EXERCISE » From the records below, transcribe only the lines running from the one with "right ankle: (155, 168, 17)" through the one with "left knee: (360, 152, -14)". Keep both of those end lines.

SUPPLIED ENTRIES »
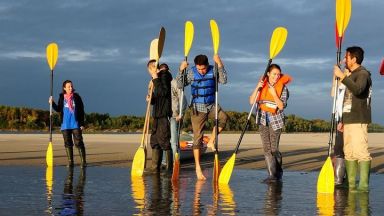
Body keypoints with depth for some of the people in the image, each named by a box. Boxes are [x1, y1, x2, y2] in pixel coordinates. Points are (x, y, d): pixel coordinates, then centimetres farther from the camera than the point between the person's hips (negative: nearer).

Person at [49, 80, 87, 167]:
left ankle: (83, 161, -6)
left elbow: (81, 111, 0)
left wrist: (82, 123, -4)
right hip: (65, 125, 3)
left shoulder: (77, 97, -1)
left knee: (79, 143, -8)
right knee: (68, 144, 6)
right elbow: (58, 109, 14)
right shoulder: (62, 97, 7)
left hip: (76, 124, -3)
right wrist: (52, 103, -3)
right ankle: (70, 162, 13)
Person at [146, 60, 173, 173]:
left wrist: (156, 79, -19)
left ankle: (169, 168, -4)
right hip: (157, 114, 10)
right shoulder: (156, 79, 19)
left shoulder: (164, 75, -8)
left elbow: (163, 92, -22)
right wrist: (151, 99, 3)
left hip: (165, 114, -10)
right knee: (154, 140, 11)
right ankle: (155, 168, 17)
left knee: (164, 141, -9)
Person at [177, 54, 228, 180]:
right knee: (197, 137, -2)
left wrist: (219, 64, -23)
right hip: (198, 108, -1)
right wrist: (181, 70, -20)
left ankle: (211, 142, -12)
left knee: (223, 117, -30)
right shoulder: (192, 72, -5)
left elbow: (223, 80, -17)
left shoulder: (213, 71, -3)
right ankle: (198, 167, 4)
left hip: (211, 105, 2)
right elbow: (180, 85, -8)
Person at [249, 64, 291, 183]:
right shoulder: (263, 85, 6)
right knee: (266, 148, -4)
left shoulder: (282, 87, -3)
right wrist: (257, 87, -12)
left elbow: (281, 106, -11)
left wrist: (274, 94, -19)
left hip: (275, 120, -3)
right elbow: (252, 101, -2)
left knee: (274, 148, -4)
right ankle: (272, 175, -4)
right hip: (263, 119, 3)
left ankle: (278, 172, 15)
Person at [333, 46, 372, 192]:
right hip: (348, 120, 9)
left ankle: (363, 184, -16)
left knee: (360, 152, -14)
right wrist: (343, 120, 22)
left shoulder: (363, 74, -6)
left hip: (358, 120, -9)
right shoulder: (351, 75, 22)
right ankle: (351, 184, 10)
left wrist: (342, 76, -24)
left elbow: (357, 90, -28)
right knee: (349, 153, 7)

* * *

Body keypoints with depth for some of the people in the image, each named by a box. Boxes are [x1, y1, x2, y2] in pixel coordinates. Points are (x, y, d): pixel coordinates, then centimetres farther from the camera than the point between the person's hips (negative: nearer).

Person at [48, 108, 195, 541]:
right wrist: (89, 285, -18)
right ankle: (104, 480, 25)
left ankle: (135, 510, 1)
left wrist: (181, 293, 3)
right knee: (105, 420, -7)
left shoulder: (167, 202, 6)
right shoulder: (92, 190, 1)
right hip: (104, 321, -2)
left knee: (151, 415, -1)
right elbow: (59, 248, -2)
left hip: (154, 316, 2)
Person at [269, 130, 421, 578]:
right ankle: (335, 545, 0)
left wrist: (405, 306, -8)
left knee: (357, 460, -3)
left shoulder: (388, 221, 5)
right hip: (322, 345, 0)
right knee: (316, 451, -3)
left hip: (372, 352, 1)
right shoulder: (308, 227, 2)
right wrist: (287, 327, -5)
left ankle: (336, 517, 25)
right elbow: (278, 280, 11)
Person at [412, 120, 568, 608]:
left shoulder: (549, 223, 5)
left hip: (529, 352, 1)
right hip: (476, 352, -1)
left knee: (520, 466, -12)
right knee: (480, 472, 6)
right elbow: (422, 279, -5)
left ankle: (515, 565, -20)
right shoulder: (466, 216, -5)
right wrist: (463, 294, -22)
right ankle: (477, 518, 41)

EXPECTED ANSWER »
right ankle: (155, 168, 17)
left knee: (164, 141, -9)
Person at [177, 54, 228, 180]:
right knee: (197, 137, -2)
left wrist: (219, 64, -23)
right hip: (198, 108, -1)
right wrist: (181, 70, -20)
left ankle: (211, 142, -12)
left knee: (223, 117, -30)
right shoulder: (192, 72, -5)
left elbow: (223, 80, -17)
left shoulder: (213, 71, -3)
right ankle: (198, 167, 4)
left hip: (211, 105, 2)
right elbow: (180, 85, -8)
Person at [249, 64, 291, 183]:
right shoulder: (263, 85, 6)
right knee: (266, 148, -4)
left shoulder: (282, 87, -3)
right wrist: (257, 87, -12)
left elbow: (281, 106, -11)
left wrist: (274, 94, -19)
left hip: (275, 120, -3)
right elbow: (252, 101, -2)
left knee: (274, 148, -4)
right ankle: (272, 175, -4)
right hip: (263, 119, 3)
left ankle: (278, 172, 15)
Person at [333, 46, 372, 192]:
right hip: (348, 120, 9)
left ankle: (363, 184, -16)
left knee: (360, 152, -14)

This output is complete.